Kosiniak-Kamysz: Henryk Kowalczyk abdykował
Prezes PSL Władysław Kosiniak-Kamysz uczestniczył w spotkaniu tego ugrupowania z samorządowcami województwa, które zorganizowano w sierpeckim Muzeum Wsi Mazowieckiej, w ramach cyklu debat #UczciwaPolska. Uczestniczyli w nim m.in. marszałek Mazowsza Adam Struzik, a także były prezydent Gliwic, obecnie członek Rady Politycznej Ruchu Samorządowego "Tak! Dla Polski" i senator Zygmunt Frankiewicz, jak również były premier i szef ludowców Waldemar Pawlak. - W obliczu niewykorzystywania potencjału Unii Europejskiej do modernizacji polskiego rolnictwa, w obliczu oszukania polskiej wsi w ramach dotyczących ochrony ziemi, wspierania młodych rolników, dotyczących pomocy tym, którzy są gospodarni, w obliczu tych wszystkich zdarzeń i przez te wszystkie zdarzenia, będąc jedyną parlamentarną formacją reprezentującą prawdziwy głos polskiej wsi, w dniu wczorajszym, w imieniu grupy posłów, złożyliśmy wniosek o odwołanie ministra rolnictwa i rozwoju wsi, bo abdykował, położył polską wieś, zdradził i oszukał - oświadczył Kosiniak-Kamysz.
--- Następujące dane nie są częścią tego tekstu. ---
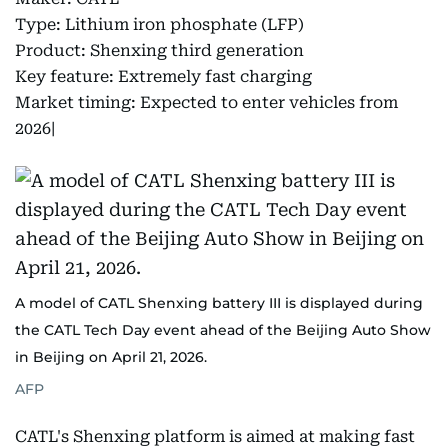
Type: Lithium iron phosphate (LFP)
Product: Shenxing third generation
Key feature: Extremely fast charging
Market timing: Expected to enter vehicles from
2026|
A model of CATL Shenxing battery III is displayed during
the CATL Tech Day event ahead of the Beijing Auto Show
in Beijing on April 21, 2026.
AFP
CATL's Shenxing platform is aimed at making fast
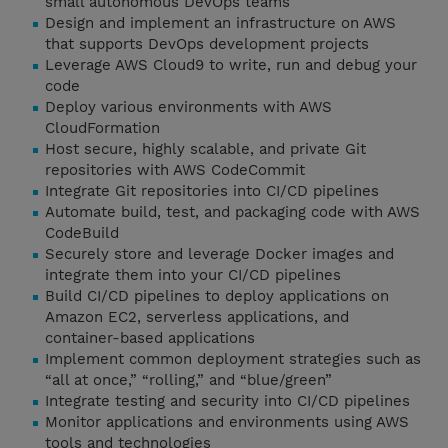
small autonomous DevOps teams
Design and implement an infrastructure on AWS
that supports DevOps development projects
Leverage AWS Cloud9 to write, run and debug your
code
Deploy various environments with AWS
CloudFormation
Host secure, highly scalable, and private Git
repositories with AWS CodeCommit
Integrate Git repositories into CI/CD pipelines
Automate build, test, and packaging code with AWS
CodeBuild
Securely store and leverage Docker images and
integrate them into your CI/CD pipelines
Build CI/CD pipelines to deploy applications on
Amazon EC2, serverless applications, and
container-based applications
Implement common deployment strategies such as
“all at once,” “rolling,” and “blue/green”
Integrate testing and security into CI/CD pipelines
Monitor applications and environments using AWS
tools and technologies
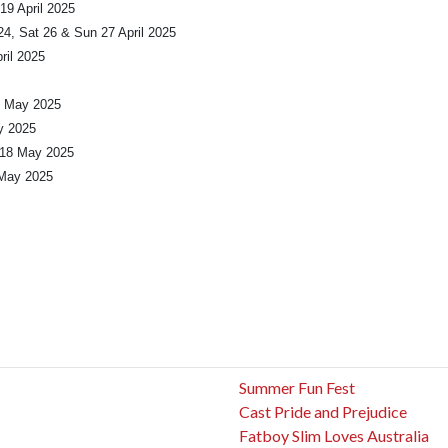
19 April 2025
4, Sat 26 & Sun 27 April 2025
ril 2025
1 May 2025
y 2025
 18 May 2025
 May 2025
Summer Fun Fest
Cast Pride and Prejudice
Fatboy Slim Loves Australia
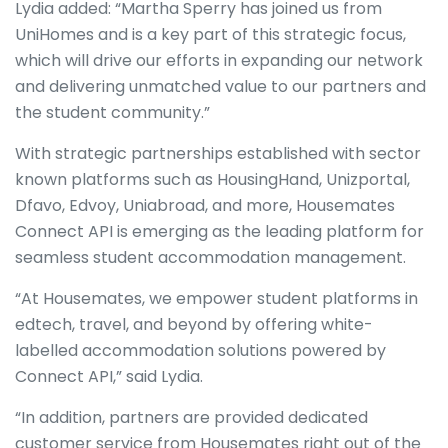
Lydia added: “Martha Sperry has joined us from
UniHomes and is a key part of this strategic focus,
which will drive our efforts in expanding our network
and delivering unmatched value to our partners and
the student community.”
With strategic partnerships established with sector
known platforms such as HousingHand, Unizportal,
Dfavo, Edvoy, Uniabroad, and more, Housemates
Connect API is emerging as the leading platform for
seamless student accommodation management.
“At Housemates, we empower student platforms in
edtech, travel, and beyond by offering white-
labelled accommodation solutions powered by
Connect API,” said Lydia.
“In addition, partners are provided dedicated
customer service from Housemates right out of the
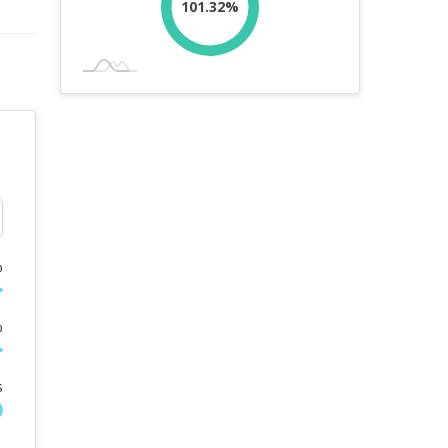
101.32%
%
%
s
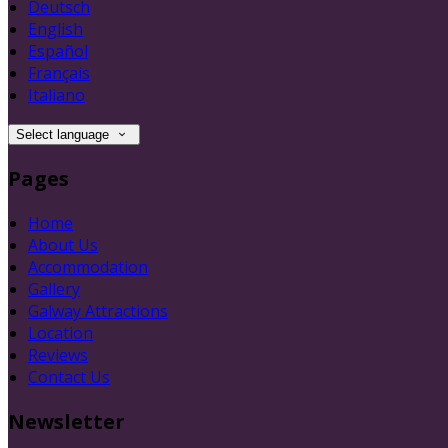
Deutsch
English
Español
Français
Italiano
Select language
Pages
Home
About Us
Accommodation
Gallery
Galway Attractions
Location
Reviews
Contact Us
Newsletter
Henryk Kowalczyk spokojny o wynik głosowania
Wyjaśniając powody wniosku, stwierdził, że został on złożony także "w obliczu upadłości dwustu tysięcy gospodarstw, z tego w większości hodujących trzodę chlewną, w obliczu spadających cen mleka o 40-90 gr". Zaznaczył, że wniosek o odwołanie ministra rolnictwa nie jest personalny. - On dotyczy osoby, bo taka jest konstrukcja odpowiedzialności politycznej. Ale to jest wniosek polityczny, będący wyrazem "czerwonej kartki pokazanej przez rolników" - powiedział, wskazując "na partię, która dziś sprawuje rządy". - I to partia rządząca dzisiaj pokazała, gdzie ma i w jakim poważaniu ma polskiego chłopa, rolnika i gospodarza, gdzie ma polską wieś. Wykorzystała wyborczo i po wyborach odrzuciła - mówił Kosiniak-Kamysz. Złożenie wniosku o odwołanie ministra rolnictwa szef ludowców zapowiadał już wcześniej. Sam minister Henryk Kowalczyk, komentując tę deklarację, stwierdził wtedy, że wniosek będzie dobrą okazją do pokazania działań jego resortu. - Jestem spokojny o wynik głosowania w sprawi wotum nieufności. PiS widzi dokonania resortu rolnictwa i przyczyny problemów na rynku zboża - mówił minister Kowalczyk.